(Data in this exercise Opens)
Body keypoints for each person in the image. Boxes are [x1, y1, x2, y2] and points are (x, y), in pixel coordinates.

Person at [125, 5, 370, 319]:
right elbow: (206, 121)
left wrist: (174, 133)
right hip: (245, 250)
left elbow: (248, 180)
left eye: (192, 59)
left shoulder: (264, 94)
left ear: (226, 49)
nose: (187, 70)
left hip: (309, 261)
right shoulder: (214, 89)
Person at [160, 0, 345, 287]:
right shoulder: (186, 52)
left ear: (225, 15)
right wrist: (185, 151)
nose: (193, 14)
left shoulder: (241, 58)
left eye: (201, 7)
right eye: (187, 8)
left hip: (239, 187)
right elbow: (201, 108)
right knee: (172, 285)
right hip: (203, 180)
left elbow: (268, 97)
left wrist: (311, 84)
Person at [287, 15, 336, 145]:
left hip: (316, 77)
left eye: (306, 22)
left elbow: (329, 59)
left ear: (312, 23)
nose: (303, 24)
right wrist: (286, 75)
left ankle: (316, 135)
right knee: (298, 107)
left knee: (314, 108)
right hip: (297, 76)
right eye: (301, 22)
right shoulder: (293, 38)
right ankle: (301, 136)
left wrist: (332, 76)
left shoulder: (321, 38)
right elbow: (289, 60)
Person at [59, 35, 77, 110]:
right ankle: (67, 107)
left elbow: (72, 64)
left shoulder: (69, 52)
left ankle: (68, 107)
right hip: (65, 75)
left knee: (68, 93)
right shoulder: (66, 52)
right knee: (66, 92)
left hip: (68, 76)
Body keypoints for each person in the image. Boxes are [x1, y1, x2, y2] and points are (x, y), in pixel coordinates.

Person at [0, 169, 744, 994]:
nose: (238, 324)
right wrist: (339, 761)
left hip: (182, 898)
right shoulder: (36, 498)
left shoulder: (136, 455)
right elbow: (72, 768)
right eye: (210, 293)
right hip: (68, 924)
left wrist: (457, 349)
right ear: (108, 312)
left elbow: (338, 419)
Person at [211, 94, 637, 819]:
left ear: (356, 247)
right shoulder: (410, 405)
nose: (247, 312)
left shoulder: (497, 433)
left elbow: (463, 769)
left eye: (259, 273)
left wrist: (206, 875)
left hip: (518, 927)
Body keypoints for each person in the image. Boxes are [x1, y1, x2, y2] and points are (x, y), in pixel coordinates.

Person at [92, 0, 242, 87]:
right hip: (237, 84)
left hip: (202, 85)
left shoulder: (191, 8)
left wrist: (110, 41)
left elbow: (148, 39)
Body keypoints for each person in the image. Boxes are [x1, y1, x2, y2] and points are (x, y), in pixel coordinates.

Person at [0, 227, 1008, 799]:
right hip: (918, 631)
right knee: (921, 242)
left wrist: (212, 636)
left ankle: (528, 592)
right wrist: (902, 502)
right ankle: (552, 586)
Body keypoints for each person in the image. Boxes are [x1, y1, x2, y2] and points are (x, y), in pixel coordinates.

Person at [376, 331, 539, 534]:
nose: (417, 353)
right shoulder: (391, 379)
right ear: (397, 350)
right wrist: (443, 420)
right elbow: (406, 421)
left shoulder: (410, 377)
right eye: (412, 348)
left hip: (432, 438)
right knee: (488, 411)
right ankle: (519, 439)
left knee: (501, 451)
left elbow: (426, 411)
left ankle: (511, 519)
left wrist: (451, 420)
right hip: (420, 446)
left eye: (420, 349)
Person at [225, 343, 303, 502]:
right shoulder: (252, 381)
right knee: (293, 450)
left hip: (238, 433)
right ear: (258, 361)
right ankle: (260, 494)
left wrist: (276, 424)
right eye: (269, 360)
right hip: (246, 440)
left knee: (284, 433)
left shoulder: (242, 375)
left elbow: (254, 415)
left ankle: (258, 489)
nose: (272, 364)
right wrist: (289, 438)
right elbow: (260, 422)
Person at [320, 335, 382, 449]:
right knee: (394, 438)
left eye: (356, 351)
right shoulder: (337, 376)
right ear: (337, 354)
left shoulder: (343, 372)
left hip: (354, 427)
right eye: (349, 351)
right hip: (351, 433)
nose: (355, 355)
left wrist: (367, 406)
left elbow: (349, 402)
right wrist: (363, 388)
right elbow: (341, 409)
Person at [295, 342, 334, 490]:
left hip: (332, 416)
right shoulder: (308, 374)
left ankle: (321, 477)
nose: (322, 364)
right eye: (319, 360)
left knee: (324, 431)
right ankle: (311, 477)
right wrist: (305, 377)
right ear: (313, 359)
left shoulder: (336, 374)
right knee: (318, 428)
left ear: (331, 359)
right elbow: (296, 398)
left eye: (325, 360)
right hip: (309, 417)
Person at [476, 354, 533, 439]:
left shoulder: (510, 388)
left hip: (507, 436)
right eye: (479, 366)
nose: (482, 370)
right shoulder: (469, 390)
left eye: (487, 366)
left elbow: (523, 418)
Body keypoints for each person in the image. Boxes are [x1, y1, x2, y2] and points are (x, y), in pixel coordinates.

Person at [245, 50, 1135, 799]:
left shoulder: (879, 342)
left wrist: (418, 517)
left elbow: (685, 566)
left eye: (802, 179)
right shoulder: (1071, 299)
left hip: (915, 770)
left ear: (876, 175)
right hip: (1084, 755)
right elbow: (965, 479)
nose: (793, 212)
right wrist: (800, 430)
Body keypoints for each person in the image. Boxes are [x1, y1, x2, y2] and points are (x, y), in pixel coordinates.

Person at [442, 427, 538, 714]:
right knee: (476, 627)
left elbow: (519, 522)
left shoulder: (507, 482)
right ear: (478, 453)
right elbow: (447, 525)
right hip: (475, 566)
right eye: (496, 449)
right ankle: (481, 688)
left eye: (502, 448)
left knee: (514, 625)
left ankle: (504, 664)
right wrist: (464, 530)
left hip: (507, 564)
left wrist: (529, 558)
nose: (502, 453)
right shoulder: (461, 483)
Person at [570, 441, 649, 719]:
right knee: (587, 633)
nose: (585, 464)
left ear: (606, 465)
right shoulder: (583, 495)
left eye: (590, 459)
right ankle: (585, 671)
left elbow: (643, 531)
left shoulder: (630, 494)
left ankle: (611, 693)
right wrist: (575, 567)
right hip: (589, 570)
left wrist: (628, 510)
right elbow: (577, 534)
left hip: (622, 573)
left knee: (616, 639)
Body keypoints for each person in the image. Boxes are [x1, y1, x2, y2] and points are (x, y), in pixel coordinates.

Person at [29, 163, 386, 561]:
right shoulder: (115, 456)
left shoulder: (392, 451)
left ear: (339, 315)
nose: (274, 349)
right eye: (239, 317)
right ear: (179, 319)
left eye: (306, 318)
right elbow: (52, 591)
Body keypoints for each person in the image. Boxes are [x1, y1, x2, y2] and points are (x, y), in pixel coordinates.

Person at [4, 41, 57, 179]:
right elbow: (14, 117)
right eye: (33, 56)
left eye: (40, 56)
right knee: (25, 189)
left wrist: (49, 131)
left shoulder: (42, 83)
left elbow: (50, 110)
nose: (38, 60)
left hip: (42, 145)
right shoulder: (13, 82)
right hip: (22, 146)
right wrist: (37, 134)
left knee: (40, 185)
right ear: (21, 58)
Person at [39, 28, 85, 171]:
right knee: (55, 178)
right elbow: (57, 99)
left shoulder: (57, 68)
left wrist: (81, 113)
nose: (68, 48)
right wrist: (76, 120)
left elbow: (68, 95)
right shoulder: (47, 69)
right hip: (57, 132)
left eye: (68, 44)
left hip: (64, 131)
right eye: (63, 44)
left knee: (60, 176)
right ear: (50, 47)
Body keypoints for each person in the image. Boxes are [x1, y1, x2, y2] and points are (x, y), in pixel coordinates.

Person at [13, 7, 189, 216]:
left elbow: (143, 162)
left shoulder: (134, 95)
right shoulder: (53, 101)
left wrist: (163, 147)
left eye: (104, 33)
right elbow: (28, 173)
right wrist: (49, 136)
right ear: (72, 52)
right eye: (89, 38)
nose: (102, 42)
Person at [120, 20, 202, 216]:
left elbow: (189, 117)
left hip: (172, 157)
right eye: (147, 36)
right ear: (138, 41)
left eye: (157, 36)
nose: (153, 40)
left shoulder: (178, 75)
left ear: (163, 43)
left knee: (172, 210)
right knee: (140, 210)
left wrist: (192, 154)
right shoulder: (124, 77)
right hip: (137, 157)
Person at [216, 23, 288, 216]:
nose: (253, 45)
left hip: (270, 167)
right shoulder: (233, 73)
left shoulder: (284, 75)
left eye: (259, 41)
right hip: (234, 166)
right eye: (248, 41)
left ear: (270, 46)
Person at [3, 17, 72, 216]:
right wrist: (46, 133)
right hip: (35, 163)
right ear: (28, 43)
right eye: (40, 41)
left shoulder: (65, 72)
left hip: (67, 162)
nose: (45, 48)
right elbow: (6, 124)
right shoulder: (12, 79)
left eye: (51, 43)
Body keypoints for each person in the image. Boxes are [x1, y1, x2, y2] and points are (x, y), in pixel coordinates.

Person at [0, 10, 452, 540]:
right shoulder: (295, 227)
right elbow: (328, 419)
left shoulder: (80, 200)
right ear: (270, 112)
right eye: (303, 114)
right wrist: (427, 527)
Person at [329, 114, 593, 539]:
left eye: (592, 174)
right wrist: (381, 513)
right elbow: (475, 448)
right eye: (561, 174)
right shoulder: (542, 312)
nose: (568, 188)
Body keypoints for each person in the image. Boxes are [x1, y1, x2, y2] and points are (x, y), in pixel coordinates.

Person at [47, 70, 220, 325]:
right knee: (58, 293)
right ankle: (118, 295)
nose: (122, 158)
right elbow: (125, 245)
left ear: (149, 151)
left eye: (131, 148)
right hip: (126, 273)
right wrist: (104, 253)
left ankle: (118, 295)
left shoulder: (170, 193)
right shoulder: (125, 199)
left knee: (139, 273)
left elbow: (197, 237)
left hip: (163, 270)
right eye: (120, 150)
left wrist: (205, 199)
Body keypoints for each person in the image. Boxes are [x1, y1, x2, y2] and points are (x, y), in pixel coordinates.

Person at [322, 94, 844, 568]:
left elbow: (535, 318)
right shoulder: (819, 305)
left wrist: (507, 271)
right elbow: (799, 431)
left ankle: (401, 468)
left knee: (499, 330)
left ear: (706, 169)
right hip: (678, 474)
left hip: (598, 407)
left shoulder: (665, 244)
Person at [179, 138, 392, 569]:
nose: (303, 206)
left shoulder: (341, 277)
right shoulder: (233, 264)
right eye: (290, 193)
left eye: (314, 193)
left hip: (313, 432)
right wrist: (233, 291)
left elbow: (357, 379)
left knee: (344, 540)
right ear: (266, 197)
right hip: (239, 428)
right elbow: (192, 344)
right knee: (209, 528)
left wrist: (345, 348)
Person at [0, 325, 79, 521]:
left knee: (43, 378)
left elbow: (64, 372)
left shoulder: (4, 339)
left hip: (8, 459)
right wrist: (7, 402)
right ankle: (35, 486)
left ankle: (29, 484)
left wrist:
(Data in this exercise Closes)
Set down exactly the lines of the data above, beginning with the line that has "left elbow: (329, 59)" and ending with the line that has "nose: (417, 353)", and no others.

Written answer:
left elbow: (329, 59)
left ear: (312, 23)
nose: (303, 24)
right wrist: (286, 75)
left ankle: (316, 135)
right knee: (298, 107)
left knee: (314, 108)
right hip: (297, 76)
right eye: (301, 22)
right shoulder: (293, 38)
right ankle: (301, 136)
left wrist: (332, 76)
left shoulder: (321, 38)
right elbow: (289, 60)
Person at [59, 35, 77, 110]:
right ankle: (67, 107)
left elbow: (72, 64)
left shoulder: (69, 52)
left ankle: (68, 107)
right hip: (65, 75)
left knee: (68, 93)
right shoulder: (66, 52)
right knee: (66, 92)
left hip: (68, 76)
Body keypoints for each person in the image. Boxes are [x1, y1, x2, y2] and points are (x, y), in pixel coordinates.

Person at [0, 169, 744, 994]:
nose: (238, 324)
right wrist: (339, 761)
left hip: (182, 898)
right shoulder: (36, 498)
left shoulder: (136, 455)
right elbow: (72, 768)
right eye: (210, 293)
right hip: (68, 924)
left wrist: (457, 349)
right ear: (108, 312)
left elbow: (338, 419)
Person at [211, 94, 637, 819]:
left ear: (356, 247)
right shoulder: (410, 405)
nose: (247, 312)
left shoulder: (497, 433)
left elbow: (463, 769)
left eye: (259, 273)
left wrist: (206, 875)
left hip: (518, 927)
Body keypoints for each person in the image. Boxes are [x1, y1, x2, y2] and points are (x, y), in pixel coordinates.

Person at [92, 0, 242, 87]:
right hip: (237, 84)
left hip: (202, 85)
left shoulder: (191, 8)
left wrist: (110, 41)
left elbow: (148, 39)
Body keypoints for each person in the image. Boxes are [x1, y1, x2, y2] and points are (x, y), in pixel coordinates.

Person at [0, 227, 1008, 799]:
right hip: (918, 631)
right knee: (921, 242)
left wrist: (212, 636)
left ankle: (528, 592)
right wrist: (902, 502)
right ankle: (552, 586)
Body keypoints for each person in the image. Boxes are [x1, y1, x2, y2] and points are (x, y), in pixel coordinates.

Person at [376, 331, 539, 534]:
nose: (417, 353)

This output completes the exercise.